TASK DESCRIPTION
Replace "путем" with "посредством" everywhere in the records below and give the text of all the records back with nothing else changed, omitting the pictures.

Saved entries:
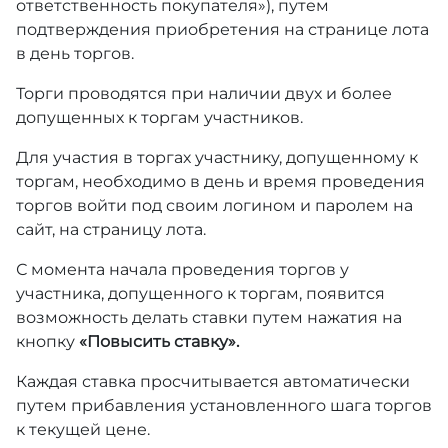
ответственность покупателя»), путем
подтверждения приобретения на странице лота
в день торгов.
Торги проводятся при наличии двух и более
допущенных к торгам участников.
Для участия в торгах участнику, допущенному к
торгам, необходимо в день и время проведения
торгов войти под своим логином и паролем на
сайт, на страницу лота.
С момента начала проведения торгов у
участника, допущенного к торгам, появится
возможность делать ставки путем нажатия на
кнопку
«Повысить ставку».
Каждая ставка просчитывается автоматически
путем прибавления установленного шага торгов
к текущей цене.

ANSWER TO THIS TASK
ответственность покупателя»), посредством
подтверждения приобретения на странице лота
в день торгов.
Торги проводятся при наличии двух и более
допущенных к торгам участников.
Для участия в торгах участнику, допущенному к
торгам, необходимо в день и время проведения
торгов войти под своим логином и паролем на
сайт, на страницу лота.
С момента начала проведения торгов у
участника, допущенного к торгам, появится
возможность делать ставки посредством нажатия на
кнопку
«Повысить ставку».
Каждая ставка просчитывается автоматически
посредством прибавления установленного шага торгов
к текущей цене.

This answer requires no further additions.